Rock and a Hard Place
Behind Maitland Gaol’s B-Wing Cell Doors
The heavy timber doors creaked on their iron hinges as the warder closed them, sliding the bolts shut, and turning the key in the padlocks to secure the prisoners each night. Installed in 1867, the outer hardwood cell doors of B-Wing at Maitland Gaol (in operation 1848-1998), locked up some of Australia’s worst prisoners.
Designed to prevent escape, B-Wing was built entirely from sandstone, with two-foot-thick walls, and behind each wooden door was an iron one, bolted into the rock. Imagine the suffocating anxiety of the troublesome inmates who were sometimes contained in the narrow space in-between.
Government architect James Barnet designed B-Wing to have 44 individual cells, required by the new ‘silent-separate’ system.
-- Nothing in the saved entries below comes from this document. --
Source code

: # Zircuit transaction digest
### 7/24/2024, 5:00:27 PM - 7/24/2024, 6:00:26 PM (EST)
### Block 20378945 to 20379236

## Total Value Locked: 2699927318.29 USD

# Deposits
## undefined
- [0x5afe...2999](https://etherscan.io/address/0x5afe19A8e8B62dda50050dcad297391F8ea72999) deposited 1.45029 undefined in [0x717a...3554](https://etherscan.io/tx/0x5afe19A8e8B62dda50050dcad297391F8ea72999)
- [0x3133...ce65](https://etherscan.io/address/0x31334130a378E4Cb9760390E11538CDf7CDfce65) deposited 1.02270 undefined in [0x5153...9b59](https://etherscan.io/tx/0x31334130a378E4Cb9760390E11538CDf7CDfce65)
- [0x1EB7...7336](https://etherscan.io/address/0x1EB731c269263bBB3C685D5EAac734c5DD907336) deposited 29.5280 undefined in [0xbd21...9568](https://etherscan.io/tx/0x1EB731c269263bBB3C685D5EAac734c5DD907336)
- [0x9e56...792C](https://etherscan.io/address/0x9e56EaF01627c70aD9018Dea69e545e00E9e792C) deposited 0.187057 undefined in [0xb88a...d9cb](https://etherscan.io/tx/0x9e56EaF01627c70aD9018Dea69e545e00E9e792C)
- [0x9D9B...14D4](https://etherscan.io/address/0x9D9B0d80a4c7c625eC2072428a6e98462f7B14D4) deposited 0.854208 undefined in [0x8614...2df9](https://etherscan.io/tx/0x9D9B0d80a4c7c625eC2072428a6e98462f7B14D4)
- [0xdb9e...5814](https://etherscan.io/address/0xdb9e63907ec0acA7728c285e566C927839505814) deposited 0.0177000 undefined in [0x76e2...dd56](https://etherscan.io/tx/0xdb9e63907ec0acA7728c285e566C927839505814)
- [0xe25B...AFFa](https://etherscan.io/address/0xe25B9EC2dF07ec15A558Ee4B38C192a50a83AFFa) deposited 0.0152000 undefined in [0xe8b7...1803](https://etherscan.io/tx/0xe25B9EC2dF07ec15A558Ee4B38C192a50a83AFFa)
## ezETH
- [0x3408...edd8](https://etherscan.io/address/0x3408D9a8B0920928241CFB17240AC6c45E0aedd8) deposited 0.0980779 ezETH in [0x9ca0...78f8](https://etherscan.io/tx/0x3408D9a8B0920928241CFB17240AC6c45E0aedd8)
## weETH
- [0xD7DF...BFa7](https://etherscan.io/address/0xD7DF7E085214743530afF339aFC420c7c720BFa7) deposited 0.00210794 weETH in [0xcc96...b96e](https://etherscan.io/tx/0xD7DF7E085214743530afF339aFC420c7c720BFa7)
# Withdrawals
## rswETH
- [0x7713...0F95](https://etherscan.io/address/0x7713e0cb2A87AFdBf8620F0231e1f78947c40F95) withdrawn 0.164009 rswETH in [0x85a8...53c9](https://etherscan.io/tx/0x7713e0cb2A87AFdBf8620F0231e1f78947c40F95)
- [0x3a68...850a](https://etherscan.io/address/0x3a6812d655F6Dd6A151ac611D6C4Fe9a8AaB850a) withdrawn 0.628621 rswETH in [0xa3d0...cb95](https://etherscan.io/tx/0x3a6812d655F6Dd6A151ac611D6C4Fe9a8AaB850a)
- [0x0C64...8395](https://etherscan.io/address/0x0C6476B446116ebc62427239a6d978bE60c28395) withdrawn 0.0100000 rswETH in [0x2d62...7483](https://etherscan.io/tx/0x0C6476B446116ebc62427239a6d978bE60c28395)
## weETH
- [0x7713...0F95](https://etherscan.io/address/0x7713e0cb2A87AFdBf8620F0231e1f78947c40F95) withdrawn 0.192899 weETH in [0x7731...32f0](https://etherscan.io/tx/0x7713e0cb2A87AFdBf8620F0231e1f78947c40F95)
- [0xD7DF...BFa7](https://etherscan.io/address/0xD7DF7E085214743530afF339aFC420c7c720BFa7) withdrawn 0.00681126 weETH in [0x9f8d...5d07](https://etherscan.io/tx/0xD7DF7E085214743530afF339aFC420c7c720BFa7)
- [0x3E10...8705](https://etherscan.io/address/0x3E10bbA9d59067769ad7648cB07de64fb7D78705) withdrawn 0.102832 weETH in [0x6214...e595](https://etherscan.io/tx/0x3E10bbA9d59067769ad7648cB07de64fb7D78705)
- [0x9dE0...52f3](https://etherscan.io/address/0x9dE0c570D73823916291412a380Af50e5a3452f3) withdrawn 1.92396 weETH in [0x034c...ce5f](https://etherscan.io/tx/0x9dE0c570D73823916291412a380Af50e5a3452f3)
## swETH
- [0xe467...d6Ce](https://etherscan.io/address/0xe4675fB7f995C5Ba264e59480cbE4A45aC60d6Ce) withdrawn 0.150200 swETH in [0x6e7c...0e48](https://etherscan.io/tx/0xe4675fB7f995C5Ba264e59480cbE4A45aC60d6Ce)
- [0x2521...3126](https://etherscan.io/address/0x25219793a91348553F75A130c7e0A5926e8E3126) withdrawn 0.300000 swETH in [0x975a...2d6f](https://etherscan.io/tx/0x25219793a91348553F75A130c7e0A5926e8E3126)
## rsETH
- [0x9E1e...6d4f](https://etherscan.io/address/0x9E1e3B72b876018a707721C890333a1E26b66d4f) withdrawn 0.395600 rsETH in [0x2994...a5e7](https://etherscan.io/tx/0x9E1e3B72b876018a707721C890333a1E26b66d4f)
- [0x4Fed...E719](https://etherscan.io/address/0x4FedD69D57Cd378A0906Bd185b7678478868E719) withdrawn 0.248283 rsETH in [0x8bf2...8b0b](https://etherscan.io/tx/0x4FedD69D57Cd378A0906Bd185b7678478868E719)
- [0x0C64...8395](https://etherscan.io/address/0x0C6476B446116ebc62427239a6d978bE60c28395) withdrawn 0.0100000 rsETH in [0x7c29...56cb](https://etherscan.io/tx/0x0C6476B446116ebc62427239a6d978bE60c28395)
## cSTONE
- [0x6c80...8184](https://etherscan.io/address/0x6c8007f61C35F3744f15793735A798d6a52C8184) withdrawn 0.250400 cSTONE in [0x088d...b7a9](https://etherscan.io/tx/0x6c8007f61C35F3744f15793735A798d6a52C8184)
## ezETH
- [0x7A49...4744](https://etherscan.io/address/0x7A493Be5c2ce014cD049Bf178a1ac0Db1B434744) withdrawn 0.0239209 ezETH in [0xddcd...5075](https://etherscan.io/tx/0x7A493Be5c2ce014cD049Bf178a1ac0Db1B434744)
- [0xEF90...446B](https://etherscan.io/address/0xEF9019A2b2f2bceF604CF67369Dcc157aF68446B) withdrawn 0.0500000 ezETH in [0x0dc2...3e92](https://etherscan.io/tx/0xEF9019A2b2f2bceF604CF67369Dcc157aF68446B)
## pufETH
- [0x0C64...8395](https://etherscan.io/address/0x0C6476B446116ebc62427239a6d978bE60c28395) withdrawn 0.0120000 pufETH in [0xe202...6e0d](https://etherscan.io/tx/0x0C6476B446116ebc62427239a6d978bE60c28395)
But throughout the twentieth century up to three men were crammed into each tiny, uncomfortable cell.
No-one knows the back of these doors like the prisoners who spent countless hours staring at them, waiting in anticipation for the sound of the key in the lock. Dank and dark, the cells were freezing in winter and stifling in summer, with minimal light and ventilation.
Generations of prisoners left graffiti on the gaol walls and rats and cockroaches were unwelcome cellmates. Each prisoner was supplied with a low stool, a bible, a roll of bedding, a bucket containing water. Toilets and running water were not installed until 1979. By that time, B-Wing was the prison’s highest security cellblock.